Integrative learning and research, focused on bridging cultures of knowing across STEM, design research, the arts, and entrepreneurship, has been the catalyst for her work. The throughline being her deep interests in changing the narrative of purpose for emerging technologies through creative and critical inquiry. This passion was nurtured by early career opportunities to work alongside mavericks in computer science, at the IBM Almaden Research Center, SRI International, and Carnegie Mellon University. There she worked with engineers and learning scientists who forged paths that led to today’s advances in natural language processing, artificial intelligence, creative computation, and education technology. Those experiences were complemented by her explorations in the digital media arts. She received support and recognition from the MacDowell Colony Fellowship, multiple residencies at the Banff Centre for Creativity and Art, and multiple grants from the New York State Council on the Arts. Pamela’s creative works are discussed in Lisa Farrington’s Creating Their Own Image: the History of African American Women Artists, Oxford University Press and Phyllis Klotman, Janet Cutler’s Struggles for Representation: African American Film/Video/New Media Makers, Indiana University Press.

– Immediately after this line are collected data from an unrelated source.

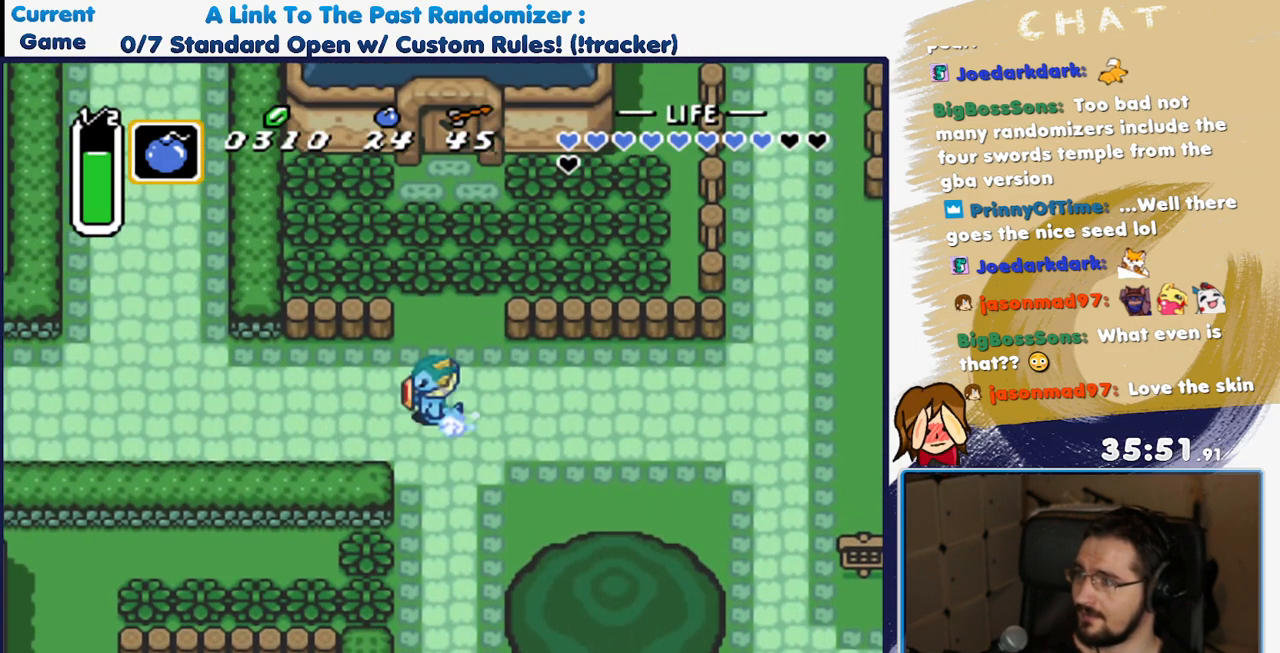
{"dt_ms": 500, "buttons": ["A"], "events": [[17, "DPAD_LEFT", "up"]]}
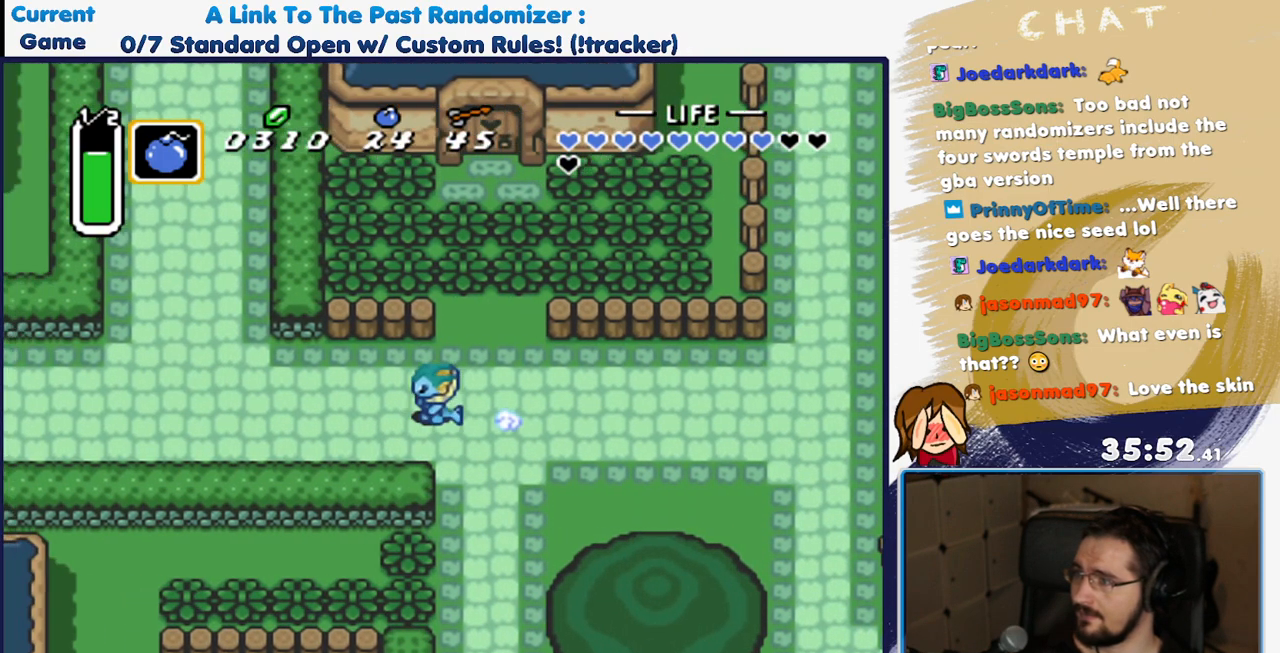
{"dt_ms": 500, "buttons": ["A"], "events": []}
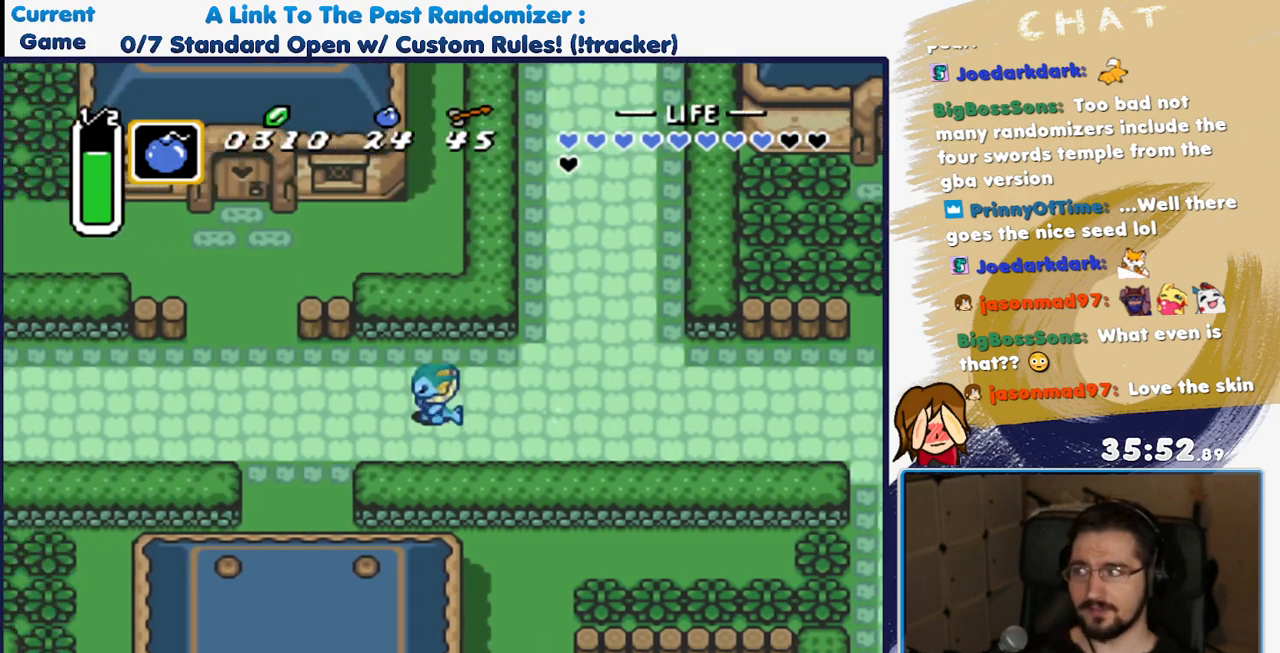
{"dt_ms": 500, "buttons": ["DPAD_UP"], "events": [[83, "A", "up"], [233, "DPAD_UP", "down"]]}
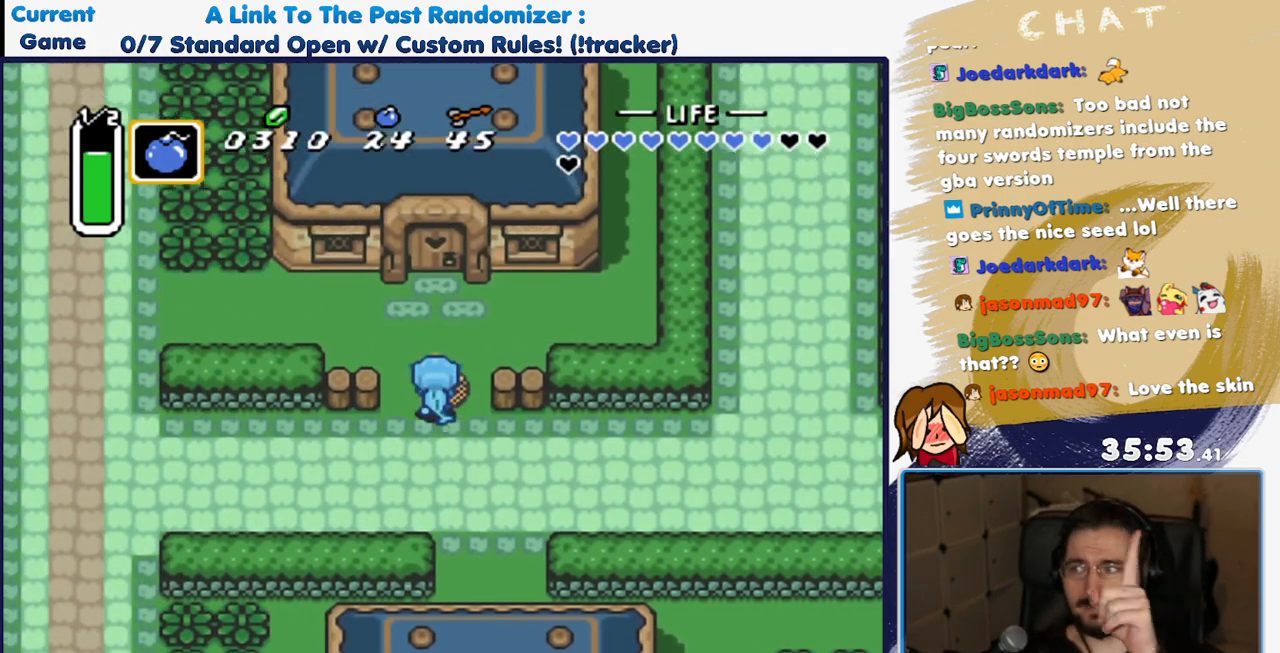
{"dt_ms": 1000, "buttons": ["DPAD_UP"]}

Pamela’s career has given her broad insights into the processes, hurdles, and impacts of building, managing, and sustaining groundbreaking technology innovation initiatives in complex institutional settings and tech start-ups. She has experienced the possibilities of open-innovation and groundbreaking research in corporate and federal think tanks; the synergies in arts and science pedagogies; how the arts and humanities can generate speculations that inform STEM inquiry and vice versa; the constrictions of the possible when institutional parochialism is too strong; the creative genius that blossoms when given, space and time in places that nurture the imagination; the power of funding to influence the course of innovation and change; the ability to increase academic impacts with small resource shifts; the complexity of building a space for research in emerging technology and creativity that balance government mandates and grassroots enthusiasm.
As a result, Pamela honed keen insights and skills in:
• Navigating academic, federal, non-profit, and corporate institutions to catalyze transformation.
• Leading organizations towards their north star by aligning their actions to their vision and mission.
• Innovating with emerging technologies that augment how we think, see, and do.
• Diversifying the talent that sits at the table where decisions that shape our futures are made.